Anderson and Broad’s retirement from white-ball cricket after England’s dismal 2015 World Cup campaign – Anderson hasn’t played a limited-overs international since, Broad only two in 2016 – has also helped expand their red-ball (and this week pink ball ) collaboration, giving them regular breaks in the calendar to refresh their minds and bodies.
Of course, they were given an unwelcome chance to rest their minds and bodies from red-ball cricket last March when they were controversially omitted from the West Indies tour by interim director of men’s cricket Sir Andrew Strauss and his selection committee.
Broad was left “confused and angrier every day” by the decision, while Anderson said he was “praying” his England career was not over. Had this partnership reached its end point after 14 years? “No” was the clear answer from future England captain Stokes.
Anderson and Broad is now an alliance that has reached 15 years. They’d get something crystal if they were married, but they’ll settle for another trophy, which has become the norm lately. Three test series played under Stokes, three test series won. Thanks to Broad’s match-defining last spell, he looks set to go 1-0 to New Zealand as he chases four in a row.
Foreigners call England’s exciting new style ‘Bazball’. Those in the camp just love being a part of it, none more so than Broad and Anderson. They have been energized by the aggressive approach, which for them includes prioritizing taking wickets over saving runs.

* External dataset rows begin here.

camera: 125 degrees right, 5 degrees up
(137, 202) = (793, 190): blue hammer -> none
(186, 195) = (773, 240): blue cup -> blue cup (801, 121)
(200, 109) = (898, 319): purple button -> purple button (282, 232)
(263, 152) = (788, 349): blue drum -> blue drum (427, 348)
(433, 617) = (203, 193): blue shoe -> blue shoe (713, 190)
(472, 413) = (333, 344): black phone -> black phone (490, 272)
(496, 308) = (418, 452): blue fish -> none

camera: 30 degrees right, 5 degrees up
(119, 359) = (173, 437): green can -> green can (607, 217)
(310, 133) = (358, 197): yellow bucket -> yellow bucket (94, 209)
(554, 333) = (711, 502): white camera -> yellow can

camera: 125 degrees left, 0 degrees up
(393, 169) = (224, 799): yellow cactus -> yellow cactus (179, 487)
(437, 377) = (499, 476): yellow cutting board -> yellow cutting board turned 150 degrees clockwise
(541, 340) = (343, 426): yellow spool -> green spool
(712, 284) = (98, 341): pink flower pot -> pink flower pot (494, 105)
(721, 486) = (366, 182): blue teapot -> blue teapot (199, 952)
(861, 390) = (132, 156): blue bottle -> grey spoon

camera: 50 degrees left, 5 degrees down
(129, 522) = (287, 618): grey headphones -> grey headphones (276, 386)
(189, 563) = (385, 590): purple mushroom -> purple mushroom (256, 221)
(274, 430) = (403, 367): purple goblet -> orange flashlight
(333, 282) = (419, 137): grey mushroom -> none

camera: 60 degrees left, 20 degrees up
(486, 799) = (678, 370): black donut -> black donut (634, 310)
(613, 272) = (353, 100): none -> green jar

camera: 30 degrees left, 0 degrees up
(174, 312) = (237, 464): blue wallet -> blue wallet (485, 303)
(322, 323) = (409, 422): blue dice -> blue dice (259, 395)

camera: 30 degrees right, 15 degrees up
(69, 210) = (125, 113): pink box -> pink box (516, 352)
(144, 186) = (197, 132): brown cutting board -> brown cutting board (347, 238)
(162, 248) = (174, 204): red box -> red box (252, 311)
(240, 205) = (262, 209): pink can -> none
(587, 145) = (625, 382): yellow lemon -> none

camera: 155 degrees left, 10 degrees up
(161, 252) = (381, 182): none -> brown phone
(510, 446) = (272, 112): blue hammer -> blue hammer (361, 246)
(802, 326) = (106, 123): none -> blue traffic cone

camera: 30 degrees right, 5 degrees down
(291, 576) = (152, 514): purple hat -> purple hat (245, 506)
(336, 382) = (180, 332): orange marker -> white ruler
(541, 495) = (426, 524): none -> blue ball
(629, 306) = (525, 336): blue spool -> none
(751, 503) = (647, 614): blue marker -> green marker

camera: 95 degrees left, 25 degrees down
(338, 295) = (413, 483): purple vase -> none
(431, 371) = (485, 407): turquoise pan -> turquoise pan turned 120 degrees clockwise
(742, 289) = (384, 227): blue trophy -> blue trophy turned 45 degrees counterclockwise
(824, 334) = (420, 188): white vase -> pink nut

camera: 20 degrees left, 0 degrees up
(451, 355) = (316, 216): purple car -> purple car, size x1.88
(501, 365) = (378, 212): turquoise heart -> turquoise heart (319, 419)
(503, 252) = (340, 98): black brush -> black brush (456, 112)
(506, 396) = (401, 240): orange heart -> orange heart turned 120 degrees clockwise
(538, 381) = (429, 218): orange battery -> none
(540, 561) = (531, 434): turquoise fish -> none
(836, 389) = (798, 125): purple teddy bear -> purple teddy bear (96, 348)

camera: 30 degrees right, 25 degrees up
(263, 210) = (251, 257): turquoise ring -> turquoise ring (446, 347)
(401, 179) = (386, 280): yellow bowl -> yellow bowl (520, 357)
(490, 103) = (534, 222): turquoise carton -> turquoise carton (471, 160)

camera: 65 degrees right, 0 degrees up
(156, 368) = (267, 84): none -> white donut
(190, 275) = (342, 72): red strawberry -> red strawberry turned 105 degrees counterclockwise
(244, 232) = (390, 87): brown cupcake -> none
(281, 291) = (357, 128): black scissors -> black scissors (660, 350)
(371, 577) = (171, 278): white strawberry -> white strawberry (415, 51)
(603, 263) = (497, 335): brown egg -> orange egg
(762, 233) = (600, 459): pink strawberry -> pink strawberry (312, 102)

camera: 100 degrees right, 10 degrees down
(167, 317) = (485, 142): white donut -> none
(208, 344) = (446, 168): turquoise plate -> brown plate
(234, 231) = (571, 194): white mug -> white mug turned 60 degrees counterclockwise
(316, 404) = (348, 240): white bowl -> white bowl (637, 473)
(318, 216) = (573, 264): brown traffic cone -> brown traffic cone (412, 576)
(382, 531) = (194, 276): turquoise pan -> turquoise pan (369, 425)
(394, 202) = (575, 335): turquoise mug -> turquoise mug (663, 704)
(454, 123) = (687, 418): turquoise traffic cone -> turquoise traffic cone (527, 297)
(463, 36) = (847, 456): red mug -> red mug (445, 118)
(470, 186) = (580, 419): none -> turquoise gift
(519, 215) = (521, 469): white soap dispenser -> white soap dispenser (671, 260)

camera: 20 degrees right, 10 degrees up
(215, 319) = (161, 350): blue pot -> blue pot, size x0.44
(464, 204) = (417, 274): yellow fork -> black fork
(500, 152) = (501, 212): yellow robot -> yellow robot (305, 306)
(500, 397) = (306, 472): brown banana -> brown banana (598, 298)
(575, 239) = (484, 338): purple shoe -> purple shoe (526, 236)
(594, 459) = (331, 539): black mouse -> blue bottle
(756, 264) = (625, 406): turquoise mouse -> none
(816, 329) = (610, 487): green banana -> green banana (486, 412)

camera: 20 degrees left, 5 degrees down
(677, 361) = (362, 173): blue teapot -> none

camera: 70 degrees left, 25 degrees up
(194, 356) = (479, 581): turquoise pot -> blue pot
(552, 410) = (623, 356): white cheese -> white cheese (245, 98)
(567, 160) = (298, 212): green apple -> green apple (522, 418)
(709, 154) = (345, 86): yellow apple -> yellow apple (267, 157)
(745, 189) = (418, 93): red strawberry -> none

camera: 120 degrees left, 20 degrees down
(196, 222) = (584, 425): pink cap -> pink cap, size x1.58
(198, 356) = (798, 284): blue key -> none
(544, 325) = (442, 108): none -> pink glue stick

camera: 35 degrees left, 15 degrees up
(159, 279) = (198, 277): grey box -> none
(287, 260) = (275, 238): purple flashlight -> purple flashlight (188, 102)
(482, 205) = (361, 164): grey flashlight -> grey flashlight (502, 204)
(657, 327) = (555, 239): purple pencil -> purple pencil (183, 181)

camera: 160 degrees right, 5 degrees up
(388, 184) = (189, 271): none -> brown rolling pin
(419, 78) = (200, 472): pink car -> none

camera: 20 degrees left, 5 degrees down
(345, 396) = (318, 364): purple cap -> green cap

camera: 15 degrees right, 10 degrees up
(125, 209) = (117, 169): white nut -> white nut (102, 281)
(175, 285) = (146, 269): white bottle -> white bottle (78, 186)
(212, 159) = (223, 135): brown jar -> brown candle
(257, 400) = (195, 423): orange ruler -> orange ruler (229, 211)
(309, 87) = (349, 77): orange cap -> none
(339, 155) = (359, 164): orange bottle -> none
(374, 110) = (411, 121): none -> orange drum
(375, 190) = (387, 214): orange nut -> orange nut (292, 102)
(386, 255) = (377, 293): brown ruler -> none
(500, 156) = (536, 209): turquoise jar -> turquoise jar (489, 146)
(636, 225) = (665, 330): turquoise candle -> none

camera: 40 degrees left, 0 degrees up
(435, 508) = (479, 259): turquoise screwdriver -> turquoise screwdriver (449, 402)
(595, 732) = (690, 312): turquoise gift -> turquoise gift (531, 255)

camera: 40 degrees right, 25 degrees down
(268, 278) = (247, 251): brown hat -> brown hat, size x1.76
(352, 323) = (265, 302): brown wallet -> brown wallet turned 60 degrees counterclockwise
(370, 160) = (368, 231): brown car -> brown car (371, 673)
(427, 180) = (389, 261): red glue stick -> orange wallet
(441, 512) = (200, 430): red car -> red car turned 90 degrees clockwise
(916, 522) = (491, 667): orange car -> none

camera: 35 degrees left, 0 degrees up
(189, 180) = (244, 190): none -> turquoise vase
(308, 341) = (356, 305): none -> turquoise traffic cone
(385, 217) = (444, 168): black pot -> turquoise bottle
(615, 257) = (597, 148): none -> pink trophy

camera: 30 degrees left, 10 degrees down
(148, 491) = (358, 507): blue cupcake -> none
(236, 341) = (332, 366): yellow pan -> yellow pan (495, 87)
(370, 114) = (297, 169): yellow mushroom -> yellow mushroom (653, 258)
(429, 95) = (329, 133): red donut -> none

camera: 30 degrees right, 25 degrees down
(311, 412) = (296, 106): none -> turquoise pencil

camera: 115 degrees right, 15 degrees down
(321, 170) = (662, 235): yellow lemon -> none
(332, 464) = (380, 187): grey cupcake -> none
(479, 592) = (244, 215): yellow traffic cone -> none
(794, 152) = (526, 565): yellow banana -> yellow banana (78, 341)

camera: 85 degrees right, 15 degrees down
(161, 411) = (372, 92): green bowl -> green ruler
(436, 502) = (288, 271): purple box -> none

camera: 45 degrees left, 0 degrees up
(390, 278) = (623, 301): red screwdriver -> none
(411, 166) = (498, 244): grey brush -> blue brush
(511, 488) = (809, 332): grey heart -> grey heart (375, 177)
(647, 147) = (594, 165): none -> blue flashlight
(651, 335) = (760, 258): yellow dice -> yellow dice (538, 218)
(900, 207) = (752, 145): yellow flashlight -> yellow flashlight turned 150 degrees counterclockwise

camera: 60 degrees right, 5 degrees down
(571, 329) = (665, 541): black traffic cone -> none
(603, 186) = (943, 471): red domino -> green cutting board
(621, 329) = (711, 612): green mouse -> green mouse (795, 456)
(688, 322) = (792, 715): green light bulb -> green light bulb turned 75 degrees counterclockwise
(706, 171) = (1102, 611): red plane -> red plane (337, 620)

Talking to you Sky Sports in December, Anderson said, “I’ve been around for 20 years and [Stokes’] The aggressive mindset makes me think differently about the game. He wants us to have fun and enjoy the time we spend together. It was a breath of fresh air and I feel like I could continue for many years in this regime.
“I’ve seen the white-ball team go from the sidelines, but to be in a group that takes the game forward and raises the bar for Test cricket, that’s something special.”
He said broadly The correspondence ahead of the New Zealand series: “There’s a great atmosphere around this team under Brendon and Ben. A lot of different styles work to get results but without a doubt this is the most fun environment I’ve been involved in with England .”
With Anderson and Broad still having fun and taking wickets, there’s no reason to think this partnership will end anytime soon.
Anderson is undecided about playing in the next away Ashes in 2025, aged 43. This may be difficult but he and Broad may wish India away in 2024. This could be Bazball’s biggest challenge. No team has won a Test series in India since England did so in 2012, when Anderson took 12 wickets on a tour that included Broad.
One day, Anderson and Broad’s alliance will be no more. The show calls for both. But, right now, bowling remains their focus. They may not play all the games together, with England having plenty of pacemen if everyone is fit, but there will certainly be times when they dovetail again
Anderson and Broad. Fifteen years later, she’s still going strong.